• **Selected extract**:
------------------------------

After serving on the Eastern Front during the First World War, Mohr resumed his art training in Stuttgart, Germany with Adolf Hölzel and began to establish an independent artistic career.

In 1922, Mohr set up his own studio in Trier, Germany, near one of his family’s homes. It was in Trier that Mohr met the Franco-German playwright Joseph Breitbach, and through this friendship Mohr gained access to some of the most vibrant artistic cycles of the interwar years and traveled extensively in the years that followed, meeting with many of the leading artistic and literary stars of the day.

It was on one of these trips that Mohr met Elsa Kahn, a woman eighteen years his junior and from a Greek and German Jewish background. The couple married in 1932 and settled in Athens, though they made long annual trips to Paris and Trier.

NHM Special Events Manager, Cairo Dye, briefly speaks about Elsa Kahn

One of the uncomfortable facts about Alexander Mohr’s life is that his work continued to be exhibited in Germany during the Nazi period. This has led some to view Mohr as, if not as a Nazi sympathizer himself, as someone who was complicit through his silence. However, Mohr's relationship to Hitler’s regime and Mohr's own actions during the Second World War are a bit more complicated than might initially meet the eye. Alexander Mohr’s wife, Elsa Kahn, was of German and Greek Jewish background. Like many 19th and 20th century European Jews, it is unlikely that Elsa thought of herself primarily through her Jewish identity. But it is also certain that the Nazi regime would not have seen this lack of Jewish identity as sufficient to save her from the final solution. Protecting his wife would most certainly have been Mohr’s most important objective during the war years--and his actions speak to this desire. Alexander and Elsa stayed in Athens throughout the war. Even after Greece finally fell to German and Italian armies in early 1942, the Greek people remained famously uncooperative in the deportation of the Jewish community. More importantly perhaps, Mohr can be seen keeping the Nazis at a friendly but distant arms length, working hard not to draw attention to himself or his family. Allowing his work to be exhibited in Germany and other German-occupied places in Europe can be seen as a part of this strategy. What do you think about Alexander Mohr’s decisions during the war years? What would you have done differently?

------------------------------

• **Information given**:
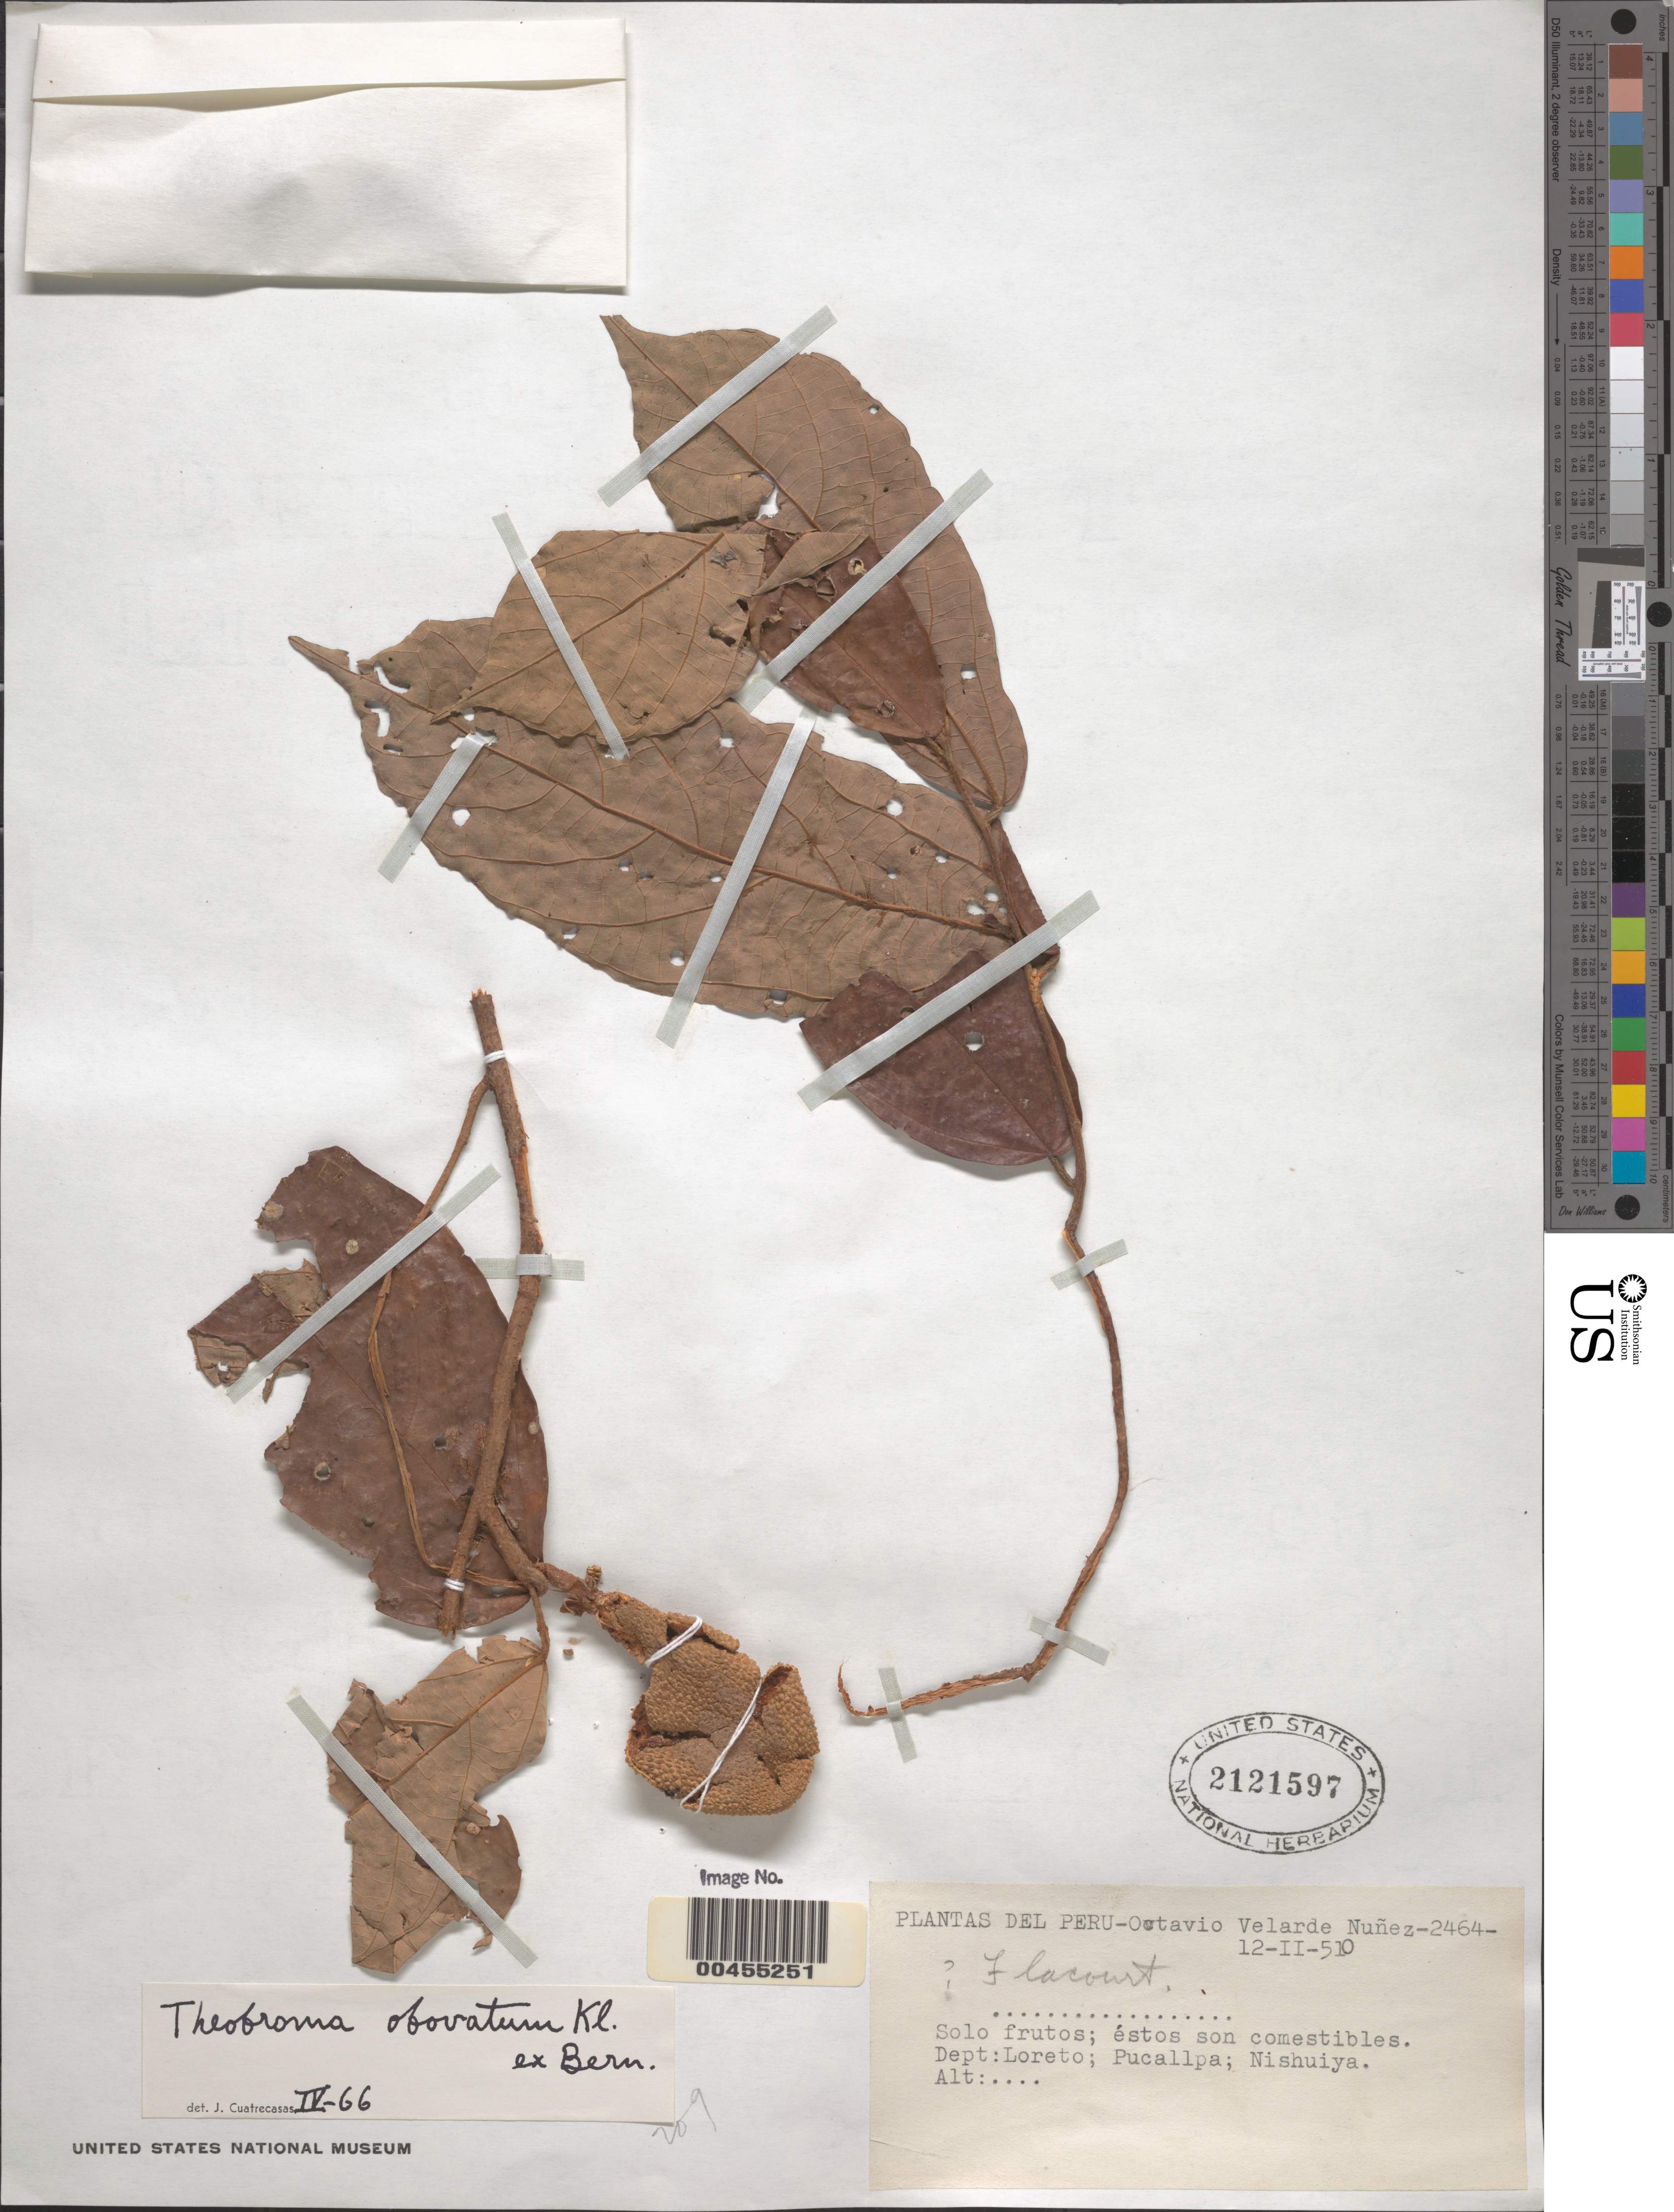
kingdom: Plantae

------------------------------

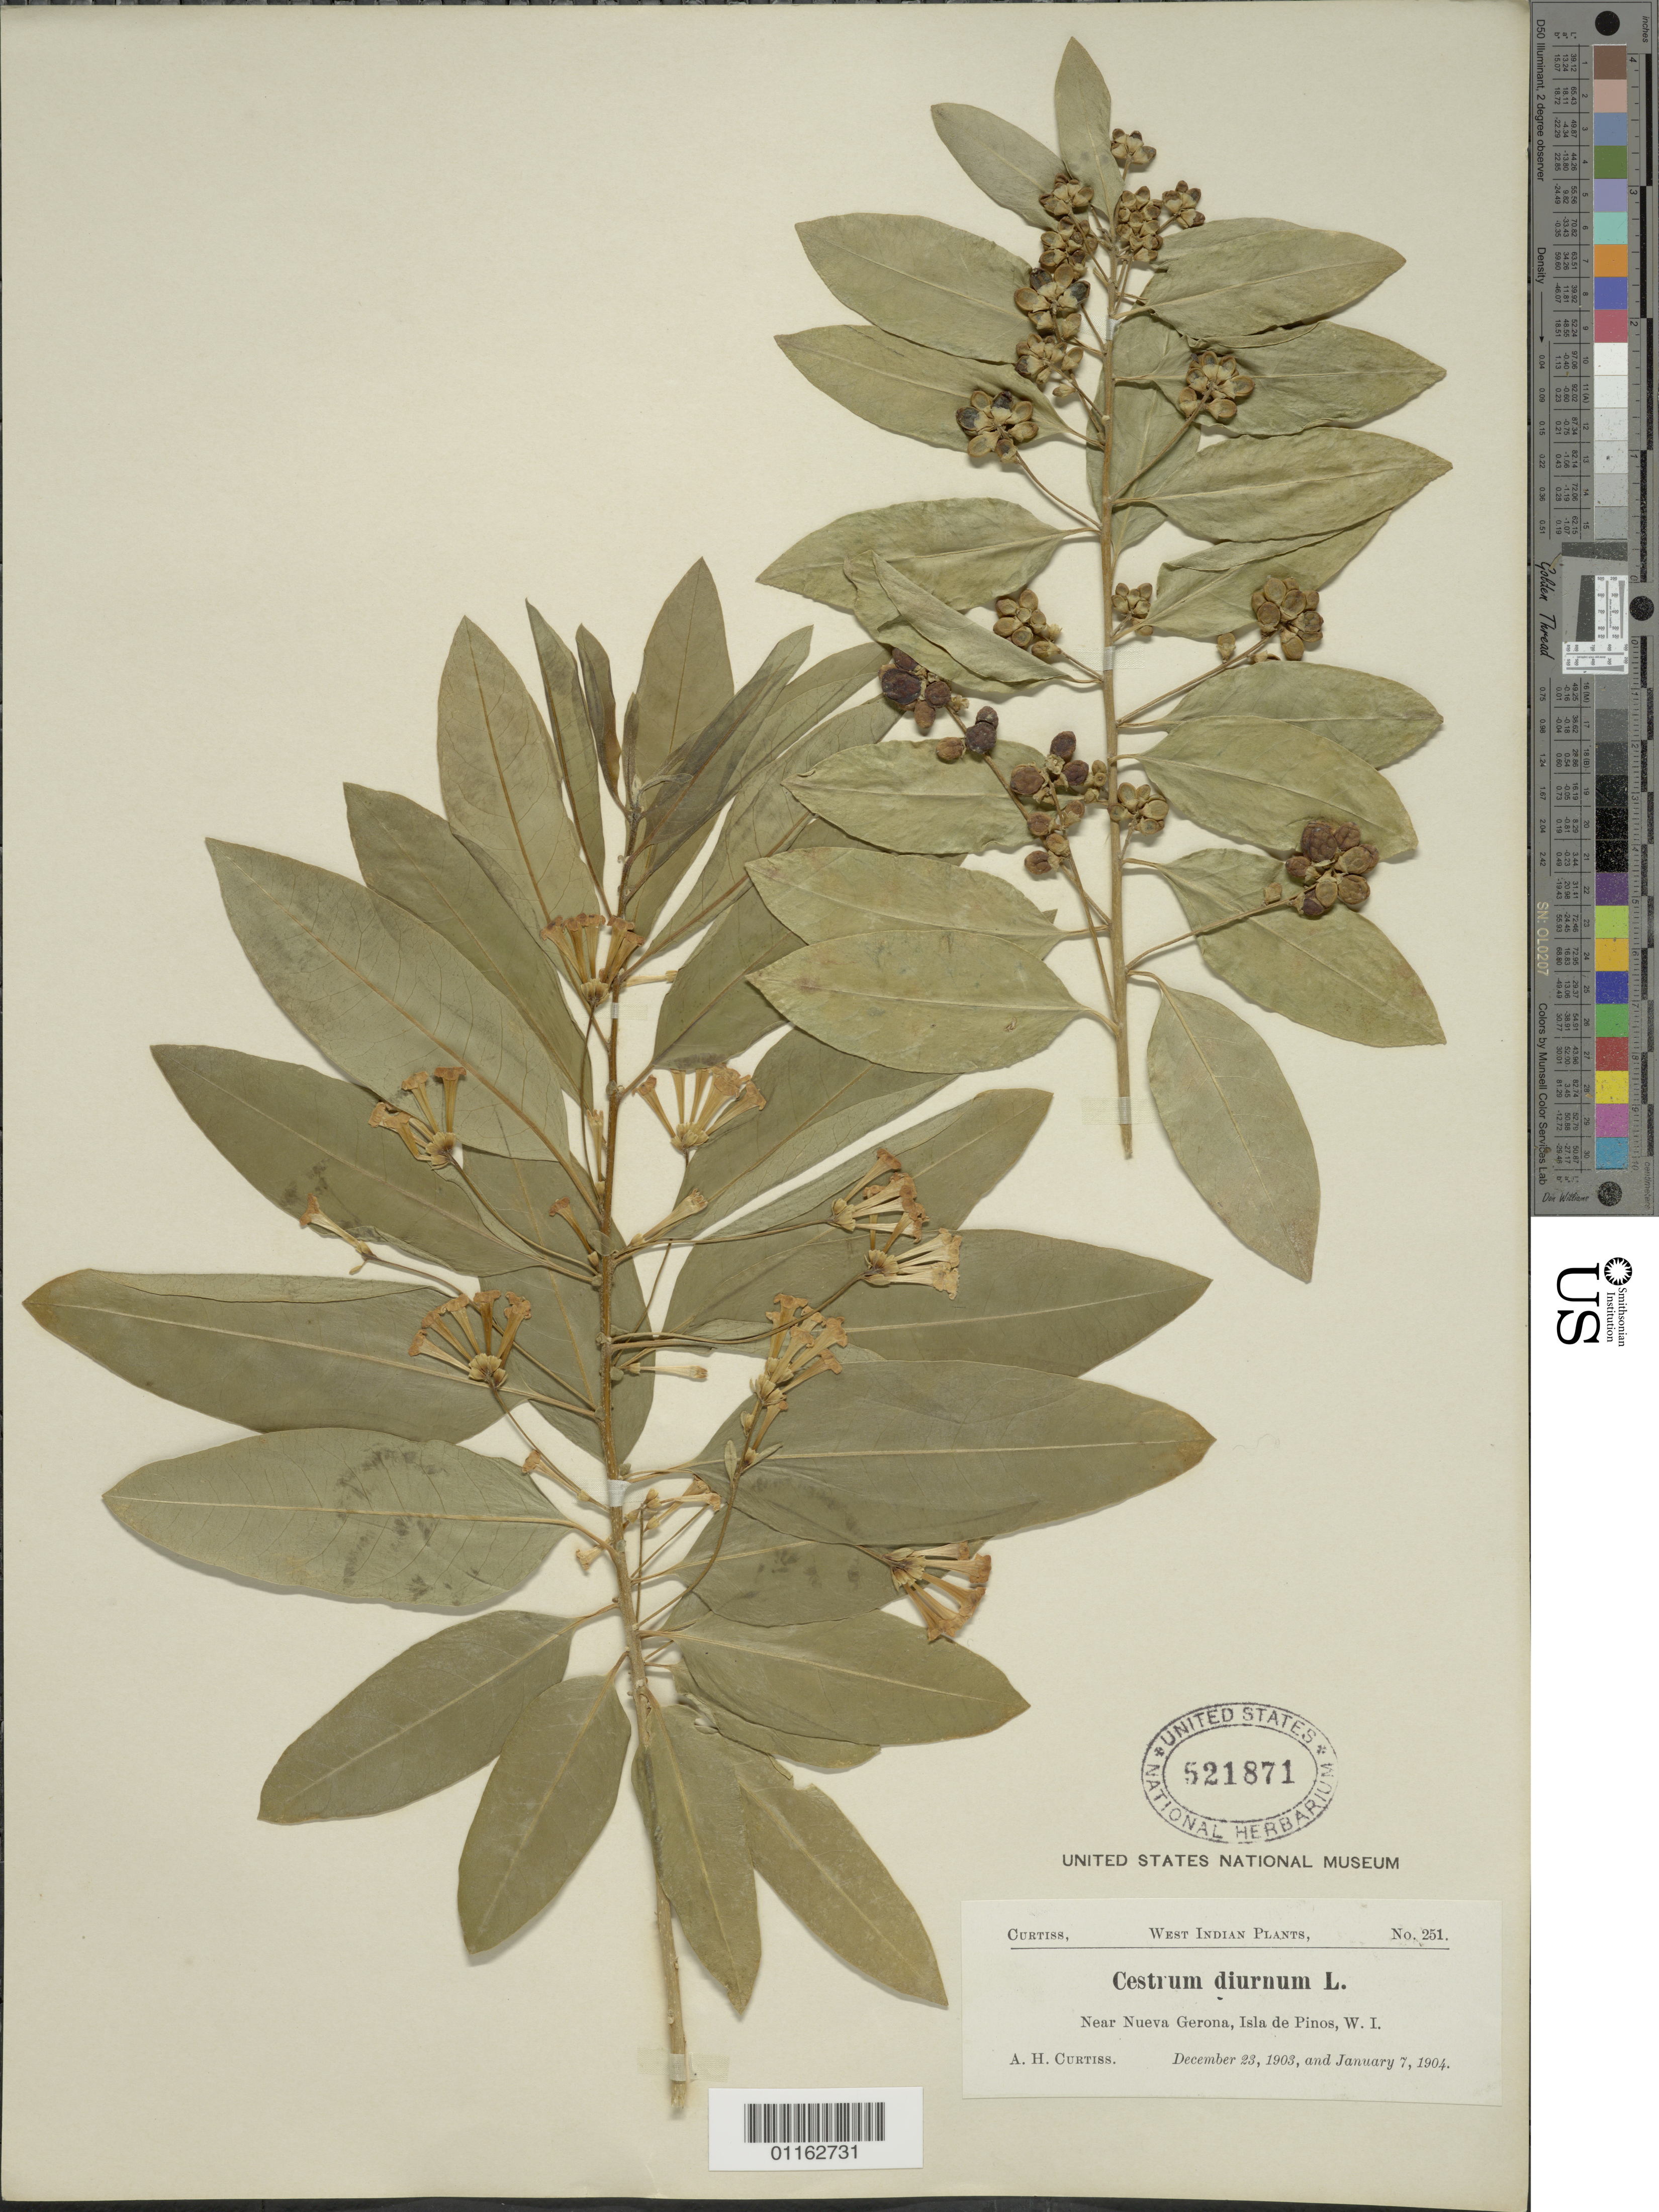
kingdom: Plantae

------------------------------

• **What to do**: According to the text about Alexander Mohr, why might he have let his work be exhibited in Germany during the Nazi period? Answer in one to three sentences. The records have no connection to the text about Alexander Mohr.

• **Answer below**: His wife, Elsa Kahn, had a German and Greek Jewish background, so protecting her was likely his most important goal during the war. Letting his work be exhibited can be seen as part of his strategy of keeping the Nazis at a friendly but distant arm's length and not drawing attention to himself or his family.